It should further be appreciated that body section length and digging face inclination are factors which can be independently varied. Thus, for a given steepness of the center digging face segment, a relatively longer length of the middle body section can yield greater penetrability and lesser pushability, whereas a relatively shorter length can yield lesser penetrability and greater pushability. As noted above, a length of the middle body section which is from one-third to two-thirds of the sum of the lengths of the middle and outer body sections, may be sufficient to cause the interaction of the cutter with material of a substrate to be determined by both the middle body section and the outer body sections. In general terms, the middle body section should not be made so short relative to the other body sections that it has only a minimal effect on the dozing behavior of the cutter, nor so long that the middle body section overwhelmingly determines the behavior of the cutter. With regard to varying steepness of the digging face on the middle body section, if made steeper than the generally ranges disclosed herein, the reduced pushability may be problematic, whereas if made too shallow, the cutter may fail to penetrate. As to the difference in inclination between the respective digging face segments in the service configuration, if made too large the cutter may have too much overall resistance to moving through a substrate, and thus neither optimum pushability nor optimum penetrability.

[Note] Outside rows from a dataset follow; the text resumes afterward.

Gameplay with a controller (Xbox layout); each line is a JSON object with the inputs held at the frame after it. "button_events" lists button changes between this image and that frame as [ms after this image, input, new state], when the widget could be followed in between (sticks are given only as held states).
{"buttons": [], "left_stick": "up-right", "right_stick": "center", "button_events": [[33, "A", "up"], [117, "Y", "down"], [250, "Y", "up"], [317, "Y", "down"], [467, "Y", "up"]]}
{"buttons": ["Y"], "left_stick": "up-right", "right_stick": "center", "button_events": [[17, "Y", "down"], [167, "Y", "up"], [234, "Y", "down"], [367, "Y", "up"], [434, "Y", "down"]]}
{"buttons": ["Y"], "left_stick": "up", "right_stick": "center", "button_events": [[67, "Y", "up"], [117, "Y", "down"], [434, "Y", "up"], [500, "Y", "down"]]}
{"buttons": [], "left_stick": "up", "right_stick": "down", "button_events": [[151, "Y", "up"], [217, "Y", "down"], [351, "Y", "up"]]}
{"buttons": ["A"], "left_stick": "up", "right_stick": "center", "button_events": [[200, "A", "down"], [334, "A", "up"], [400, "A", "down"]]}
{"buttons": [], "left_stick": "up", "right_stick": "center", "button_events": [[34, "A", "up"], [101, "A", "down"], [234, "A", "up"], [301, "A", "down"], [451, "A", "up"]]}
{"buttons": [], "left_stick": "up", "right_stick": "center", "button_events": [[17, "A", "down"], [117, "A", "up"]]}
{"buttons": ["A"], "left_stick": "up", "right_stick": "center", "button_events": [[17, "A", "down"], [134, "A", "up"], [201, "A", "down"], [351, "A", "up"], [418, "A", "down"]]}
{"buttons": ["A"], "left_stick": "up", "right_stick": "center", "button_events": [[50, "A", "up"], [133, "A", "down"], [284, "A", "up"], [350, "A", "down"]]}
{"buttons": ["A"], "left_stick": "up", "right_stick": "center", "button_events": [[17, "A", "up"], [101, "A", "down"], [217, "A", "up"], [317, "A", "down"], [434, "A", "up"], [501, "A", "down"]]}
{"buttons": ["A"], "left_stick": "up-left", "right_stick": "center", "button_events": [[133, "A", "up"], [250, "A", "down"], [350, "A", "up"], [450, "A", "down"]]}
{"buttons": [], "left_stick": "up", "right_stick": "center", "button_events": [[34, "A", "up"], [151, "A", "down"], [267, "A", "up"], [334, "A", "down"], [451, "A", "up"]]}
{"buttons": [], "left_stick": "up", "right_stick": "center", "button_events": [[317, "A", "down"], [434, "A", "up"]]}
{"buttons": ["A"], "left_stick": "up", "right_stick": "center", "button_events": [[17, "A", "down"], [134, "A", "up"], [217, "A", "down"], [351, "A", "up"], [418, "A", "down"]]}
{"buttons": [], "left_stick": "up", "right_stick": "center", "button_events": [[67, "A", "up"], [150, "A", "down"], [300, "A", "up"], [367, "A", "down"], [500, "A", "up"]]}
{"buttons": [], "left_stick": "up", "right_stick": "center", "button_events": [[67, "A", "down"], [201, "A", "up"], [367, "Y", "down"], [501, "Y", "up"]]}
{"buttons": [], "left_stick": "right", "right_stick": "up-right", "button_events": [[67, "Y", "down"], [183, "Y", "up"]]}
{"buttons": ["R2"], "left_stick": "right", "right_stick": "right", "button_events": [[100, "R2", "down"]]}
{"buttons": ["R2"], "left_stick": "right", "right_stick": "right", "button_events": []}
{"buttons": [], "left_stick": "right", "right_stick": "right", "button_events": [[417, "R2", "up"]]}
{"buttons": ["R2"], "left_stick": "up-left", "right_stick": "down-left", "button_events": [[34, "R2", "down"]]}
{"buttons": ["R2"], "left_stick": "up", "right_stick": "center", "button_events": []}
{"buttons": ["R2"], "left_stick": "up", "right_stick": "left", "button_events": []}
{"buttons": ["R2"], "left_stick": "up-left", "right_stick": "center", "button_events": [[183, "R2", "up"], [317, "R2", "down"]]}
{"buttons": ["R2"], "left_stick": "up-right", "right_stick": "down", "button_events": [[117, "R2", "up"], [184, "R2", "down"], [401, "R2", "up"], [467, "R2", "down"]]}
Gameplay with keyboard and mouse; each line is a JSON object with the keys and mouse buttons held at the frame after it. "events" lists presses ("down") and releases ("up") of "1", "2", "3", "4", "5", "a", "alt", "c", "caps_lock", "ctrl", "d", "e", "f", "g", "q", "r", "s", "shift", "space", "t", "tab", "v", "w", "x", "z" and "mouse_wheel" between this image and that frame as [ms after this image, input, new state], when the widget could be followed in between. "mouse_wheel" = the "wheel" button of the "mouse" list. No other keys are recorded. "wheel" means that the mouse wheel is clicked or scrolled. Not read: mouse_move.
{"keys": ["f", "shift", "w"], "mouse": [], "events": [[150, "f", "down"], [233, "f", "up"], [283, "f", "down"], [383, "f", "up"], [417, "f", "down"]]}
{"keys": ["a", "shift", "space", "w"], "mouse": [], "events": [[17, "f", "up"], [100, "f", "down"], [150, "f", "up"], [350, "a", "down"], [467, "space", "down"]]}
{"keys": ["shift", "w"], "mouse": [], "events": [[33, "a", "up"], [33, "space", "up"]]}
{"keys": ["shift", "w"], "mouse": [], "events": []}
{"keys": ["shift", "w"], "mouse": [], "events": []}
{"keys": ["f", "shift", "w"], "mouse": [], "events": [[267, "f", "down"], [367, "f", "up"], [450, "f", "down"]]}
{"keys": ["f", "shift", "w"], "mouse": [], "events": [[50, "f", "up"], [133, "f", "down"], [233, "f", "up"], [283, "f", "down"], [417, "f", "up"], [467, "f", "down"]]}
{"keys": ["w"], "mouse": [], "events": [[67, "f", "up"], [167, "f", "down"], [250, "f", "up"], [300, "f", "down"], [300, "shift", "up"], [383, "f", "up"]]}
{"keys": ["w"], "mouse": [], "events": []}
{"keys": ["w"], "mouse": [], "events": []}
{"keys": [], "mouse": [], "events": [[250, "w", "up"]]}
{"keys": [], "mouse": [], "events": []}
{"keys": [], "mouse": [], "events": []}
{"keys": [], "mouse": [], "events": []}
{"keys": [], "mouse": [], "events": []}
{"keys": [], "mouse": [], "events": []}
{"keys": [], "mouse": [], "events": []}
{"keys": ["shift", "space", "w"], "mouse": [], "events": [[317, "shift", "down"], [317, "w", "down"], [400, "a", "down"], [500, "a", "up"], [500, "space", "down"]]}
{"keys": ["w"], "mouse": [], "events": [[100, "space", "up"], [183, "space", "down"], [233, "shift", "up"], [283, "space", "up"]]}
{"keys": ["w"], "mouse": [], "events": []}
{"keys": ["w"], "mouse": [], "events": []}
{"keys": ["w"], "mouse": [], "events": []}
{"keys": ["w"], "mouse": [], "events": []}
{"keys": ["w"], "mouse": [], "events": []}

The present description is for illustrative purposes only, and should not be construed to narrow the breadth of the present disclosure in any way. Thus, those skilled in the art will appreciate that various modifications might be made to the presently disclosed embodiments without departing from the full and fair scope and spirit of the present disclosure. Other aspects, features and advantages will be apparent upon an examination of the attached drawings and appended claims.

Claims

1. A cutter for a dozing blade in an implement system of a tractor comprising:

an elongate multi-piece body having a one-piece middle body section, a one-piece first outer body section, and a one-piece second outer body section, each including a proximal edge and a distal cutting edge;

the middle, first, and second body sections each further including a front digging face, a back mounting face, and defining a plurality of bolting holes communicating between the digging and mounting faces;

the middle, first, and second body sections each further including a length extending between a first and a second outboard edge, a width less than their length, and their proximal and distal cutting edges being oriented so as to define parallel line segments extending from their first outboard edge to their second outboard edge;

the cutter further including a first and a second end plate positionable outboard of the first and second body sections, and the first and second end plates each having lengths which are less than the lengths of the middle, first, and second body sections;

the bolting holes in each body section being spaced from the corresponding proximal, distal cutting, and outboard edges, and configured to receive bolts for mounting the elongate multi-piece body in a service configuration upon a mounting surface of the dozing blade, in which the mounting faces are positioned in a first plane and the distal cutting edges are positioned in a second plane transverse to the first plane; and

the first and second body sections each defining a greater face angle between their digging and mounting faces which is about 20° or less, and the middle body section defining a lesser face angle between its digging and mounting faces, such that in the service configuration the digging face of the middle body section is less steeply inclined to the first plane and more steeply inclined to the second plane than the digging faces of the first and second body sections.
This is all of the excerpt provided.